Recovery teaches lessons many people don’t expect to learn when they first decide to quit using alcohol or drugs. If you have an idea about what happens during recovery ahead of time, you probably expect to spend a lot of time analyzing yourself, your past behavior, your relationships, your family dynamic, your levels of stress, how you manage your emotions, and a long list of other things that are all about you.
All that’s true.
During recovery – especially if you seek professional treatment in a residential program, a partial hospitalization program, or an intensive outpatient program for alcohol or substance use disorder – you spend time on yourself.
It’s an essential part of the process, elucidated clearly by one of the most well-known steps from the Twelve Steps of Alcoholics Anonymous, which reads:
“We did a searching and fearless moral inventory of ourselves.”
That means you take the time – with counselors, therapists, and sometimes your recovery peers – to look at your life with total, unflinching honesty. You learn who you are and where you’ve been in order to move forward. Your inventory helps you become the person you want to be and move your life in the direction of your choice, rather than the direction determined by your alcohol or substance use disorder.
So, yes. During recovery you spend time on yourself. You learn you-centered lessons, because you are the only one that can make your recovery work. But at a certain point during recovery, you learn a lesson that often comes as a surprise.
You learn the power of service.
Service and Recovery
In this context, what we mean by service is helping others.
The first way you learn this in recovery is typically by talking about and sharing your experience with recovery peers. Once you have some time under your belt, you can help people brand new in recovery simply by being there for them and supporting them. When appropriate, you give advice and voice your viewpoint. The next step often involves becoming a sponsor in a community support group, or volunteering to run a support group meeting, clean up the meeting room, or something simple and helpful like that.
At this point, your focus is still inward – if not toward yourself, then toward your recovery community. However, before long, one of you more experienced recovery peers may ask you this question:
Are you ready to be of service to the community?
By that they mean the community-at-large. They ask if you’re ready to help those less fortunate than yourself. They may suggest volunteering at a food bank, a homeless shelter, a senior community, a youth center, or a church clothing drive. When you say yes, you learn that volunteering is both a humbling and fulfilling experience. Depending on what you choose to do, you may develop a greater sense of gratitude for what you have in your life, an increased sense of empathy and compassion for those less fortunate than yourself, or you may learn that you – yes, you, the person in recovery – have a great deal to offer the world.
You also learn what it means to do something for someone other than yourself, for no other reason than they need help. You also learn why some people believe the selflessness of volunteering is the opposite of the selfishness often associated with addiction.
Those are big lessons, which is why volunteering is an important part of recovery.
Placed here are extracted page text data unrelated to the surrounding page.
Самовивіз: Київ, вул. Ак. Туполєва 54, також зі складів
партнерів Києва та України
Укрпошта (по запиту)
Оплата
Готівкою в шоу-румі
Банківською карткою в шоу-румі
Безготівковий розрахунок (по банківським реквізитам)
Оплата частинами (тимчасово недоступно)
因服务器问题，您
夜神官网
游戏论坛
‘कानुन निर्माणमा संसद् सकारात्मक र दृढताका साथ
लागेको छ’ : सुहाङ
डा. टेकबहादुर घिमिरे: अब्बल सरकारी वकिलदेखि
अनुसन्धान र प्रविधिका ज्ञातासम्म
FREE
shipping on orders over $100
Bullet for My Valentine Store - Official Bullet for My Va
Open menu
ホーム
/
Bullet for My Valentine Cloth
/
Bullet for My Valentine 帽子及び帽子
But with COVID-19, shelter-in-place orders, and social distancing, is it still possible to volunteer?
Yes, it’s still possible.
How to Serve Your Community
Keep in mind that helping neighbors, family, and friends with day-to-day life tasks and chores is always a good idea, and can always happen – as long as you do it in a safe, healthy, and responsible manner.
With that said, there are still plenty of formalized ways to volunteer, despite the ongoing restrictions related to the coronavirus pandemic. We also offer this blanket disclaimer: follow the advice of your doctor and local health officials with regards to everything on this list. If anything we say below contradicts the advice of medical or public health officials, defer to the officials.
Volunteer Opportunities During COVID-19
- Meal Delivery. Seniors, immunocompromised, and other at-risk populations need help every day with the basics of life. Food is essential, and groups like Meals on Wheels are looking for people to deliver health, nutritious meals – and socially distanced human contact – to those who shouldn’t go out during the pandemic.
- Help in Schools. It’s summertime now, but many schools provide meals and other services for at-need and at-risk children. You can help put meals together on-site (safely) or help distribute meals, either at schools, off-campus locations, or by delivery.
- Online Reader. If you love kids, love books, and love to read, you’re in luck. You can volunteer to read for kids through Reading Partners when school comes back, or if you live in the San Jose, CA area, you can volunteer through the City of San Jose Public Library
- Online Translator. If you’re fluent in a second (or third or fourth) language, you can volunteer as an online translator through the United Nations Volunteer Program.
- Medical Volunteer. If you’re a trained doctor, nurse, or other provider, you can offer your services through National Voluntary Organizations Active in Disaster (NVOAD).
One Last Thing
The benefits of volunteering are almost too numerous to name. Volunteering helps you stay on your recovery program, build social skills, build self-esteem, engage in your community, and fill your days with sober-friendly activities. That all pales in comparison to the fact that when you volunteer, you help someone who needs help. During this unpredictable and unprecedented time, the simple act of giving of yourself to others can add meaning and purpose to your life. With the ground shifting under our feet nearly every day, participating in an activity you know contributes to the greater good may be exactly what you need.